'''

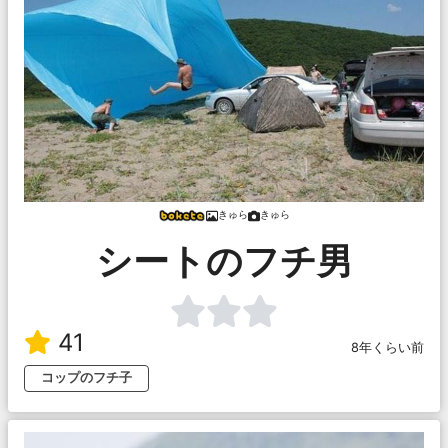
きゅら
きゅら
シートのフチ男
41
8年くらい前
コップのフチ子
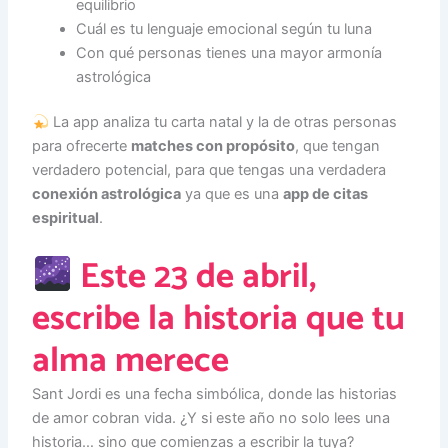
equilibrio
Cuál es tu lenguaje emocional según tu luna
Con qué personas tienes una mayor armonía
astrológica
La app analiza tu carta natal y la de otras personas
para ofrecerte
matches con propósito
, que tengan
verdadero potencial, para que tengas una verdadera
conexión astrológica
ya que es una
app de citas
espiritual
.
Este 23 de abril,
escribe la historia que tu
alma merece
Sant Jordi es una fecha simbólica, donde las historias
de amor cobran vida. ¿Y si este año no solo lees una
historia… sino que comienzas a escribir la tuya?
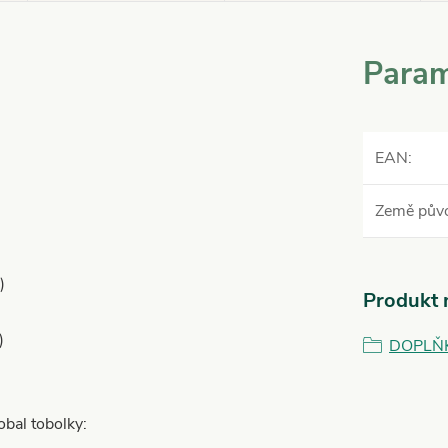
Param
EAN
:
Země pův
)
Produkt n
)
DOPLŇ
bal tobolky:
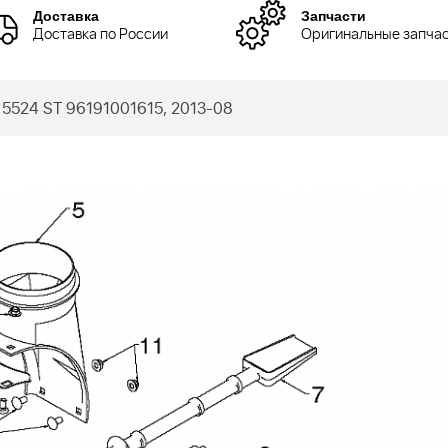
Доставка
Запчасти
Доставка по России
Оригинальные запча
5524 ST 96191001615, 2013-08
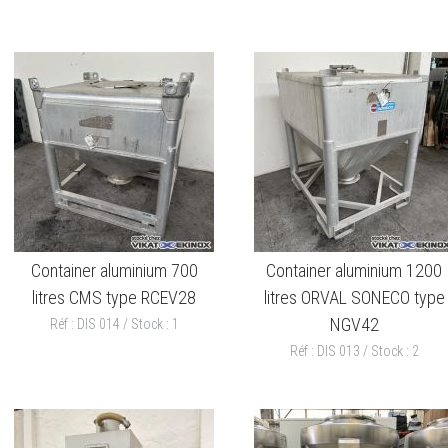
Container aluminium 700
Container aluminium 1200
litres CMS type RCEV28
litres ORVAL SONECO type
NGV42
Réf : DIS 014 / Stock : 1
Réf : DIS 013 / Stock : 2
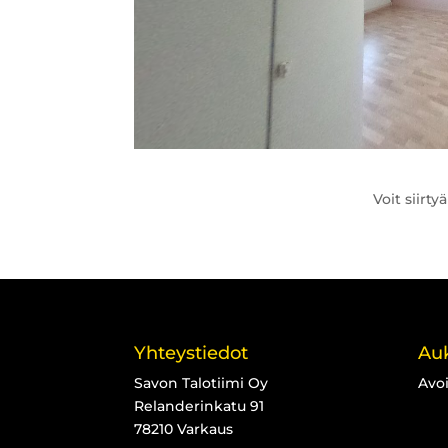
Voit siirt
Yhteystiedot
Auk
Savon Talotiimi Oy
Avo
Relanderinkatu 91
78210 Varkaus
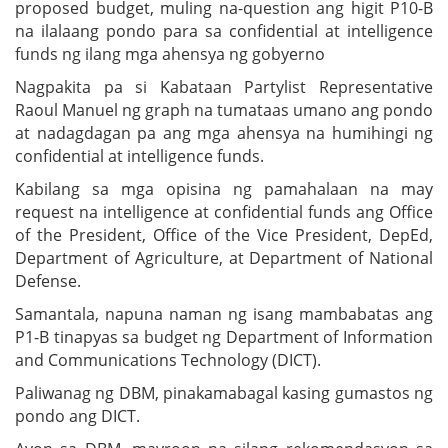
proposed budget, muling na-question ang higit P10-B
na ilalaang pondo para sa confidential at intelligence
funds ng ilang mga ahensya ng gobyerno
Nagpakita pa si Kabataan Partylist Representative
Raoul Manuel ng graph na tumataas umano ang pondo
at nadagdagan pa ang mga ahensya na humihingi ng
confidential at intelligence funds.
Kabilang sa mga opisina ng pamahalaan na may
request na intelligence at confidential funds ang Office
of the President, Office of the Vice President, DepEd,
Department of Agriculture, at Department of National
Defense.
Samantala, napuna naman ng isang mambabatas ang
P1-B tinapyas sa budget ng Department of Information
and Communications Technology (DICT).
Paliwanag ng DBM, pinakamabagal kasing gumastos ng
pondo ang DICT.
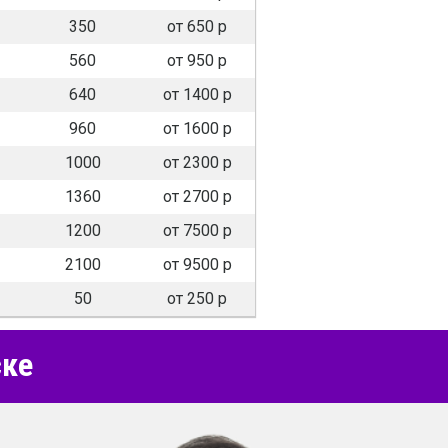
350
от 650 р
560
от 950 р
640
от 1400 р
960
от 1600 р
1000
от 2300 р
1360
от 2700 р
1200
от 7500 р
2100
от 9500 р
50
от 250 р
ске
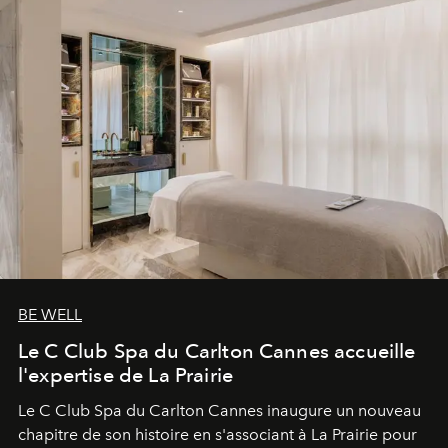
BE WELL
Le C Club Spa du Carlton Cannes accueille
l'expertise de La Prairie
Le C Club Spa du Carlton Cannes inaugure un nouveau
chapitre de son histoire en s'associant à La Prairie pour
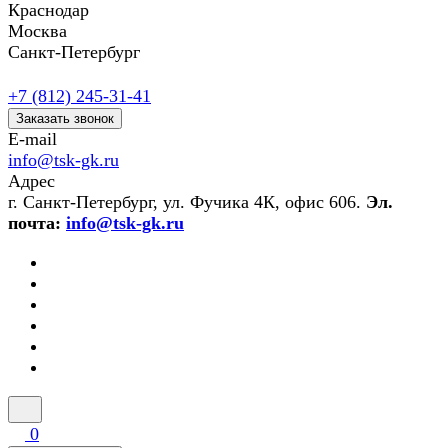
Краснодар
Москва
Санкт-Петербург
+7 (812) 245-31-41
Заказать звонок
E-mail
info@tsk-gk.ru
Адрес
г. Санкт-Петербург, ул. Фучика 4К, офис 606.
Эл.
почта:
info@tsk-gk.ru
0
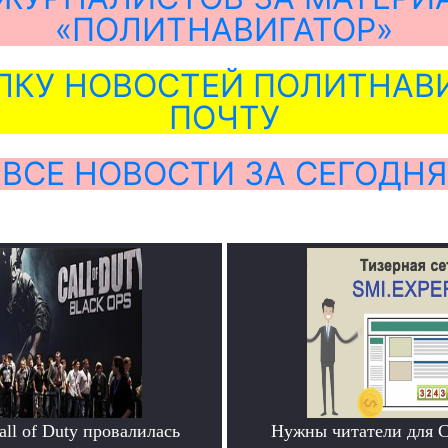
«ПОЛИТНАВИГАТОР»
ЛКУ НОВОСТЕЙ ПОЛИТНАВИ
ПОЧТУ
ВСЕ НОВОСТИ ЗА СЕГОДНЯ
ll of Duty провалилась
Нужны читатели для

'''

Please reproduce the text of every row above, line for line with no changes, and leave the pictures out of your answer.

きゅら
きゅら
シートのフチ男
41
8年くらい前
コップのフチ子
equilibrio
Cuál es tu lenguaje emocional según tu luna
Con qué personas tienes una mayor armonía
astrológica
La app analiza tu carta natal y la de otras personas
para ofrecerte
matches con propósito
, que tengan
verdadero potencial, para que tengas una verdadera
conexión astrológica
ya que es una
app de citas
espiritual
.
Este 23 de abril,
escribe la historia que tu
alma merece
Sant Jordi es una fecha simbólica, donde las historias
de amor cobran vida. ¿Y si este año no solo lees una
historia… sino que comienzas a escribir la tuya?
Param
EAN
:
Země pův
)
Produkt n
)
DOPLŇ
bal tobolky:
Доставка
Запчасти
Доставка по России
Оригинальные запча
5524 ST 96191001615, 2013-08
Container aluminium 700
Container aluminium 1200
litres CMS type RCEV28
litres ORVAL SONECO type
NGV42
Réf : DIS 014 / Stock : 1
Réf : DIS 013 / Stock : 2
Voit siirt
Yhteystiedot
Auk
Savon Talotiimi Oy
Avo
Relanderinkatu 91
78210 Varkaus
proposed budget, muling na-question ang higit P10-B
na ilalaang pondo para sa confidential at intelligence
funds ng ilang mga ahensya ng gobyerno
Nagpakita pa si Kabataan Partylist Representative
Raoul Manuel ng graph na tumataas umano ang pondo
at nadagdagan pa ang mga ahensya na humihingi ng
confidential at intelligence funds.
Kabilang sa mga opisina ng pamahalaan na may
request na intelligence at confidential funds ang Office
of the President, Office of the Vice President, DepEd,
Department of Agriculture, at Department of National
Defense.
Samantala, napuna naman ng isang mambabatas ang
P1-B tinapyas sa budget ng Department of Information
and Communications Technology (DICT).
Paliwanag ng DBM, pinakamabagal kasing gumastos ng
pondo ang DICT.
350
от 650 р
560
от 950 р
640
от 1400 р
960
от 1600 р
1000
от 2300 р
1360
от 2700 р
1200
от 7500 р
2100
от 9500 р
50
от 250 р
ске
BE WELL
Le C Club Spa du Carlton Cannes accueille
l'expertise de La Prairie
Le C Club Spa du Carlton Cannes inaugure un nouveau
chapitre de son histoire en s'associant à La Prairie pour
Краснодар
Москва
Санкт-Петербург
+7 (812) 245-31-41
Заказать звонок
E-mail
info@tsk-gk.ru
Адрес
г. Санкт-Петербург, ул. Фучика 4К, офис 606.
Эл.
почта:
info@tsk-gk.ru
0
«ПОЛИТНАВИГАТОР»
ЛКУ НОВОСТЕЙ ПОЛИТНАВИ
ПОЧТУ
ВСЕ НОВОСТИ ЗА СЕГОДНЯ
ll of Duty провалилась
Нужны читатели для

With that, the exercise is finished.